En mai, une affiche sur un forum pornographique populaire a lancé un fil de discussion intitulé "Je peux simuler votre béguin". L'idée était simple : « Envoyez-moi qui vous voulez voir nu et je pourrai faire semblant » en utilisant l'IA , a écrit le modérateur.
En quelques heures, des photos de femmes ont inondé le forum. "Elle n'est ni une célébrité ni une influenceuse", a demandé un utilisateur. "Mon collègue et mon voisin ?", a ajouté un autre.
Quelques minutes après une demande, une version nue de l' image est apparue sur le fil. "Merci beaucoup mon frère, c'est parfait", a écrit un utilisateur.
Les célébrités sont une cible populaire pour les faux créateurs de porno qui cherchent à capitaliser sur l'intérêt des recherches pour les photos nues d'acteurs célèbres . Mais les sites Web mettant en vedette des personnes célèbres peuvent entraîner une augmentation d'autres types de nudité . Ces sites présentent souvent du contenu « amateur » provenant de personnes inconnues et hébergent des publicités commercialisant des outils de création pornographique IA .

Google a des politiques pour empêcher les images sexuelles non consensuelles d'apparaître dans les résultats de recherche, mais ses protections contre les images deepfakes ne sont pas aussi fortes. L'imitation profonde du porno et les outils permettant de le créer apparaissent en bonne place dans les moteurs de recherche de l'entreprise, même si le contenu généré par l'IA n'est pas spécifiquement recherché . Oh a documenté plus d'une douzaine d'exemples dans des captures d'écran , qui ont été confirmées de manière indépendante par The Post .
Le porte-parole de Google, Ned Adriance, a déclaré dans un communiqué que la société "travaille activement à accroître la protection des recherches " et qu'elle permet aux utilisateurs de demander la suppression involontaire de fausses pornographies .
Google est en train de « créer des garanties plus larges » qui n’obligent pas les victimes à demander individuellement la suppression du contenu, a-t-il ajouté.
Li, de l'Université de San Francisco , a déclaré qu'il pouvait être difficile de pénaliser les créateurs de ce contenu . L'article 230 de la loi sur la décence en matière de communication exempte les sociétés de médias sociaux de toute responsabilité pour le contenu publié sur leurs sites , laissant ainsi peu de charge aux sites Web de contrôler les images .

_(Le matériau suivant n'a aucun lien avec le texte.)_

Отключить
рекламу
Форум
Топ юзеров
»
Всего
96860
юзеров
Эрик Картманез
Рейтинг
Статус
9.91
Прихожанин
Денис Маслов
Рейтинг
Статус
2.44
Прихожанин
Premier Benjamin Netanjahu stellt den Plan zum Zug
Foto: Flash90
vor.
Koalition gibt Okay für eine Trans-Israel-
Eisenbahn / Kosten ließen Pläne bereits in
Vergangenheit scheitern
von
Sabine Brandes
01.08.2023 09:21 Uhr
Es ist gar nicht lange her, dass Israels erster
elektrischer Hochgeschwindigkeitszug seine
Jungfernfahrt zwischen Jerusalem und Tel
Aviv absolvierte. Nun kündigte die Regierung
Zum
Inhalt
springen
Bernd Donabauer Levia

Les victimes peuvent demander aux entreprises de supprimer les photos et vidéos dans lesquelles elles apparaissent. Mais comme l’ IA s’appuie sur une surabondance d’ images dans un ensemble de données pour créer une fausse photo, il est plus difficile pour une victime de prétendre que le contenu dérive uniquement de son image, a expliqué Li.

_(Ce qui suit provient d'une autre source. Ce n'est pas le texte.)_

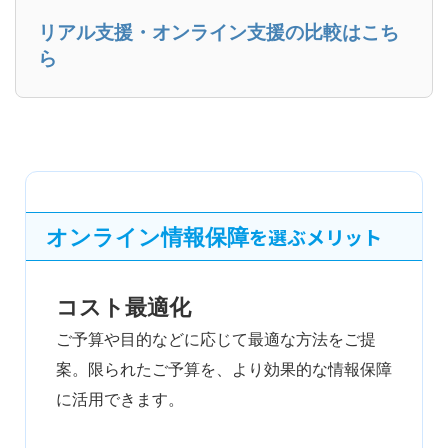
リアル支援・オンライン支援の比較はこち
ら
オンライン情報保障
を選ぶメリット
コスト最適化
ご予算や目的などに応じて最適な方法をご提
案。限られたご予算を、より効果的な情報保障
に活用できます。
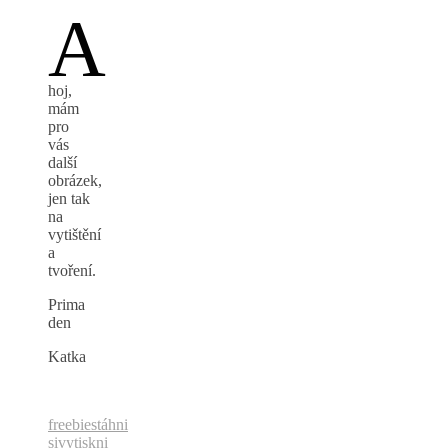
A
hoj,
mám
pro
vás
další
obrázek,
jen tak
na
vytištění
a
tvoření.
Prima
den
Katka
freebie
stáhni
si
vytiskni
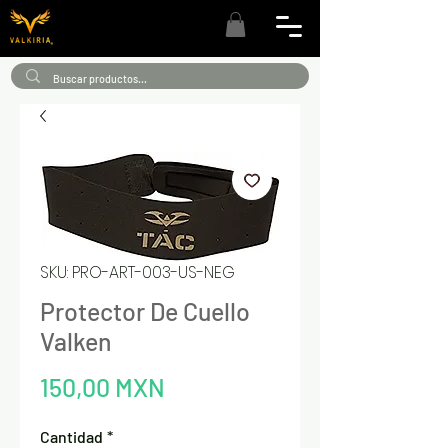
SKU: PRO-ART-003-US-NEG
Protector De Cuello
Valken
Precio
150,00 MXN
Cantidad
*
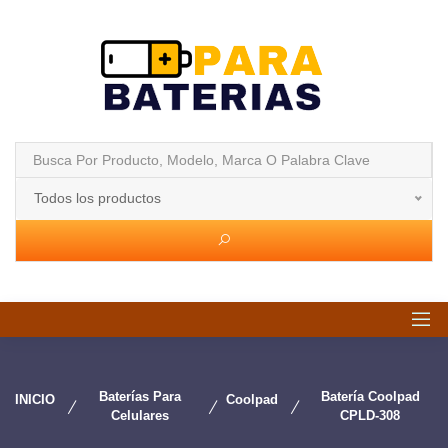
Todos los productos
Baterías Para
Batería Coolpad
INICIO
Coolpad
Celulares
CPLD-308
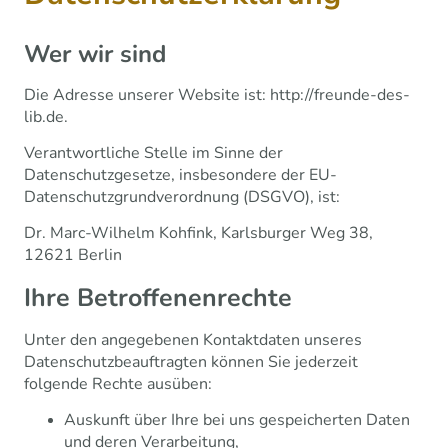
Wer wir sind
Die Adresse unserer Website ist: http://freunde-des-
lib.de.
Verantwortliche Stelle im Sinne der
Datenschutzgesetze, insbesondere der EU-
Datenschutzgrundverordnung (DSGVO), ist:
Dr. Marc-Wilhelm Kohfink, Karlsburger Weg 38,
12621 Berlin
Ihre Betroffenenrechte
Unter den angegebenen Kontaktdaten unseres
Datenschutzbeauftragten können Sie jederzeit
folgende Rechte ausüben:
Auskunft über Ihre bei uns gespeicherten Daten
und deren Verarbeitung,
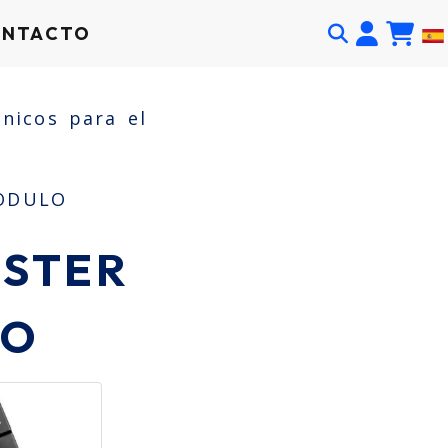
Ident
ONTACTO
nicos para el
ODULO
STER
LO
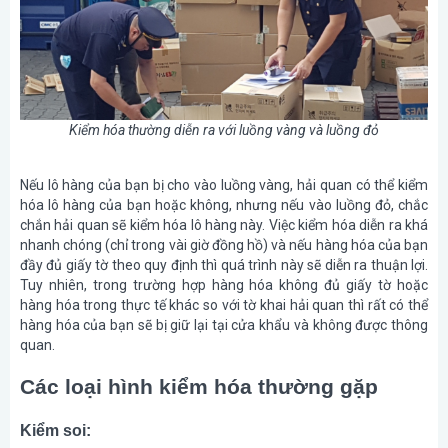
Kiểm hóa thường diễn ra với luồng vàng và luồng đỏ
Nếu lô hàng của bạn bị cho vào luồng vàng, hải quan có thể kiểm
hóa lô hàng của bạn hoặc không, nhưng nếu vào luồng đỏ, chắc
chắn hải quan sẽ kiểm hóa lô hàng này. Việc kiểm hóa diễn ra khá
nhanh chóng (chỉ trong vài giờ đồng hồ) và nếu hàng hóa của bạn
đầy đủ giấy tờ theo quy định thì quá trình này sẽ diễn ra thuận lợi.
Tuy nhiên, trong trường hợp hàng hóa không đủ giấy tờ hoặc
hàng hóa trong thực tế khác so với tờ khai hải quan thì rất có thể
hàng hóa của bạn sẽ bị giữ lại tại cửa khẩu và không được thông
quan.
Các loại hình kiểm hóa thường gặp
Kiểm soi:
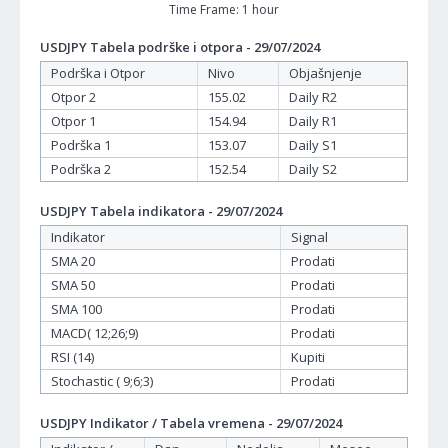
Time Frame: 1 hour
USDJPY Tabela podrške i otpora - 29/07/2024
Podrška i Otpor
Nivo
Objašnjenje
Otpor 2
155.02
Daily R2
Otpor 1
154.94
Daily R1
Podrška 1
153.07
Daily S1
Podrška 2
152.54
Daily S2
USDJPY Tabela indikatora - 29/07/2024
Indikator
Signal
SMA 20
Prodati
SMA 50
Prodati
SMA 100
Prodati
MACD( 12;26;9)
Prodati
RSI (14)
Kupiti
Stochastic ( 9;6;3)
Prodati
USDJPY Indikator / Tabela vremena - 29/07/2024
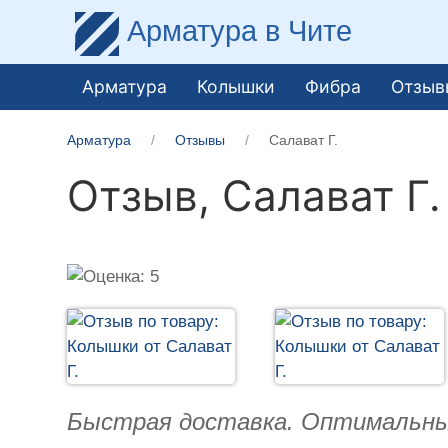
Арматура
в Чите
Арматура
Колышки
Фибра
Отзыв
Арматура
Отзывы
Салават Г.
Отзыв,
Салават Г.
Быстрая доставка. Оптимальный 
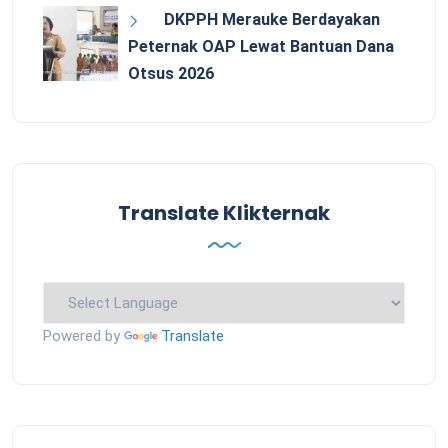
DKPPH Merauke Berdayakan
Peternak OAP Lewat Bantuan Dana
Otsus 2026
Translate Klikternak
Powered by
Translate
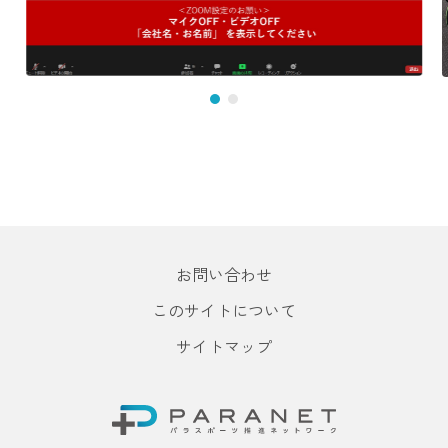
お問い合わせ
このサイトについて
サイトマップ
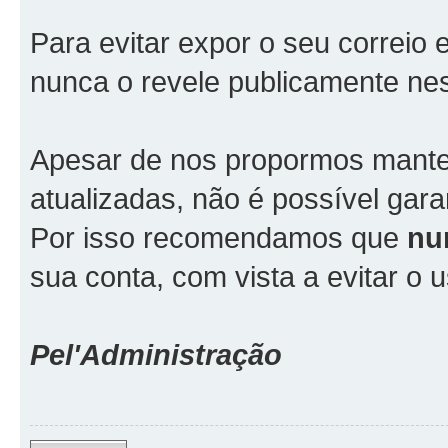
Para evitar expor o seu correio 
nunca o revele publicamente ne
Apesar de nos propormos mante
atualizadas, não é possível gara
Por isso recomendamos que
nu
sua conta, com vista a evitar o
Pel'Administração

"Peut-être que je peux encore dire : 'C'est une violation du droit d'auteur , il est clair qu'ils ont pris ma photo originale protégée par le droit d'auteur et qu'ils y ont ensuite simplement ajouté un peu'", a déclaré Li. "Mais dans le cas des deepfakes ... ce n'est pas si clair... quelles étaient les photos originales ."
En l'absence de lois fédérales , au moins neuf États – dont la Californie, le Texas et la Virginie – ont adopté des lois anti- deepfake . Mais la portée de ces lois varie : dans certains États, les victimes peuvent porter plainte au pénal , tandis que d'autres n'autorisent que les poursuites civiles , même s'il peut être difficile de déterminer qui poursuivre.

Les efforts visant à réglementer les images et vidéos générées par l'IA visent souvent à empêcher leur distribution massive , répondant ainsi aux préoccupations concernant l'ingérence électorale, a déclaré Sam Gregory, directeur exécutif de l'organisation de défense des droits technologiques Witness.
Mais ces règles ne font pas grand-chose pour le porno deepfake , où les images partagées en petits groupes peuvent faire des ravages dans la vie d'une personne, a ajouté Gregory.
L'influenceuse YouTube Belle ne sait toujours pas combien de photos deepfakes d'elle sont publiques et a déclaré que des règles plus strictes sont nécessaires pour répondre à son expérience.
« Vous n'êtes pas en sécurité en tant que femme », a-t-elle déclaré.